Dezember 2012 – Liebe Leser,

Frank Städler – Dompfarramt – Evangelische St.-Marien-St.-Laurentius-Gemeinde in der Hansestadt Havelberg
im vergangenen Gemeindebrief habe ich unter dieser Rubrik ein wenig erzählt, wer ich bin, woher wir kommen und was uns bewegt. In den vergangenen 5 Monaten konnten wir nun erste Erfahrungen in Havelberg und Nitzow sammeln, Bewährtes fortsetzen und Neues beginnen. Vieles im Gemeindeleben befindet sich nach meinem Eindruck in einem Spannungsfeld zwischen NOCH NICHT und SCHON, zwischen alt und neu. Der vergangene Gemeindebrief zum Beispiel, er sollte das erste Mal an alle christlichen Haushalte verteilt werden. Das hat schon ganz gut geklappt, aber noch nicht alle haben ihn erhalten. Es haben sich auch schon einige Menschen gefunden, die freudig mithelfen, aber es sind noch nicht genug. Das Verteilen des Gemeindebriefes ist nur ein Beispiel von vielen. In den vergangenen Monaten haben wir schon einige schöne, besondere Gottesdienste gefeiert, und auch hier gibt es viele bewährte, engagierte Helfer, besonders unter den Ältesten. Aber ist das schon genug, um wirklich lebendige Gottesdienste miteinander zu feiern? Gibt es nicht viel mehr Menschen in Havelberg, die Interesse an ihrer Gemeinde, an ihrer Kirche haben, die mitmachen wollen? Die Teilnahme am Martinsfest am 09.11. hat zumindest gezeigt, dass es Feste gibt, die Menschen aus allen Kreisen der Bevölkerung ansprechen.

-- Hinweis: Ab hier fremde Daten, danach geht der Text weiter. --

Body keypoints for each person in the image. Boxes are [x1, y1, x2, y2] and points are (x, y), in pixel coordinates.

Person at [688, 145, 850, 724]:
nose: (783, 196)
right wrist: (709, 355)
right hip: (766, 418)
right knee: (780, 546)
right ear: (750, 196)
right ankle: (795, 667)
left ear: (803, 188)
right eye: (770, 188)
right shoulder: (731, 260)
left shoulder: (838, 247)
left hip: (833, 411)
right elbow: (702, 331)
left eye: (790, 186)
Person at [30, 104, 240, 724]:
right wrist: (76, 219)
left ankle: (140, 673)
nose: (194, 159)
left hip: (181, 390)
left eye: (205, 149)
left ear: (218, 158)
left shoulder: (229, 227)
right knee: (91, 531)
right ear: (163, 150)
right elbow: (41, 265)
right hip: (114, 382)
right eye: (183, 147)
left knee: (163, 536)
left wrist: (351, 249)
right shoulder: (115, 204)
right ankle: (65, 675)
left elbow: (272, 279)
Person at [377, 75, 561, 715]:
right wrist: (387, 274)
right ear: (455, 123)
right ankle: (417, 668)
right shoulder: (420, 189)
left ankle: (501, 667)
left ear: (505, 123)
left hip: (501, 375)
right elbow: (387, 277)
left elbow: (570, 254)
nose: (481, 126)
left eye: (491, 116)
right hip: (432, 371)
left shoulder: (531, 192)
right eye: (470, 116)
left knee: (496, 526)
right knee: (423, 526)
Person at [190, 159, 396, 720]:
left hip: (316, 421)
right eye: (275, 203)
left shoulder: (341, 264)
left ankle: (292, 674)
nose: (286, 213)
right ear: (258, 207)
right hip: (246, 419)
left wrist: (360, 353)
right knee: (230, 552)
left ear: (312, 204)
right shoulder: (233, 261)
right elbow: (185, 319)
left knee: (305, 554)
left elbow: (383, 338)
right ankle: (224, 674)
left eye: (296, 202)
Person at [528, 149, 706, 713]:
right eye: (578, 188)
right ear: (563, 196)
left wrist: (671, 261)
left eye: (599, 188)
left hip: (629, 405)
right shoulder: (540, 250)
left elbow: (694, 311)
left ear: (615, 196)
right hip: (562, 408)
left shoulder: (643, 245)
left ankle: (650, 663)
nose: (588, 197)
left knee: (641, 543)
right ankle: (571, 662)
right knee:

Weihnachten ist das nächste dieser Feste.
Doch man muss gar nicht bei den Beispielen aus der Gemeinde bleiben, wenn man an die Spannung zwischen SCHON und NOCH NICHT denkt. Man kann auf den eigenen Glauben schauen, auf die gerade begonnene Adventszeit und entdeckt, dass man auch hier immer wieder in diesem Spannungsfeld steht. Man ist in Gedanken schon beim Fest, bei all den Dingen, die es vorzubereiten gilt: Wünsche und Geschenke, Essen und Trinken, Besuche und Fahrten…, aber man hat sich noch gar nicht die Zeit genommen, zu überlegen, was man erwartet, ob man etwas erwartet. Das Bild will uns in das Weihnachtsgeschehen hineinnehmen, in das Licht, das uns hier entgegenleuchtet. „Die drei Könige an der Krippe“ hat es die Schweizer Künstlerin Maya Armbruster genannt. Doch eine Krippe ist genauso wenig zu sehen, wie die Heilige Familie. Eher fühlt man sich an einen Sonnenaufgang erinnert. Eine helle Kraft geht vom Zentrum aus, die zum Bildrand hin alles Gegenständliche überstrahlt. Die Konturen beginnen, sich im gelben Licht aufzulösen. Übrig bleiben allein die drei Könige. Ich glaube, das Bild zeigt seine Wahrheit erst auf den 2. Blick. Das Licht strahlt uns an. Es erleuchtet uns, als wolle es uns mit in das Geschehen der Weihnacht hineinnehmen. Und das Dunkel bleibt hinter uns.
Wie wäre es, wenn es so ist: dass ich in der Adventszeit Zeit finde, mich auf das Kommen des Lichtes vorzubereiten, auf das Kommen des Heilandes: Komm o, mein Heiland, Jesu Christ, meins Herzens Tür dir offen ist. Ich weiß, es gibt all die Dinge zu tun. Aber dann ist die Zeit schon um, bevor ich dazu komme, sie adventlich, besinnlich, vorbereitend zu genießen. Also, welche Möglichkeit habe ich? Mich hinsetzen und dieses Bild anschauen? Oder ein anderes Bild, das von Weihnachten erzählt, und dann mit Gott Zwiesprache halten und mein Leben vor ihm ausbreiten? Mein Leben zwischen SCHON und NOCH NICHT: ich bin schon oft getröstet worden; doch ist mein Glaube noch nicht fest genug… Der eine schaut sich tatsächlich ein Bild an und kommt zur Ruhe, zu sich, zu Gott. Ein anderer hört Musik, der nächste wieder liest. Schauen, hören und sehen Sie –liebe Leser– über den Alltag hinaus auf Gott, denn dazu lädt uns die vorbereitende Adventszeit ein, dass dann, wenn das Kommen Christi gefeiert wird, unser Herzens Tür IHM offen steht.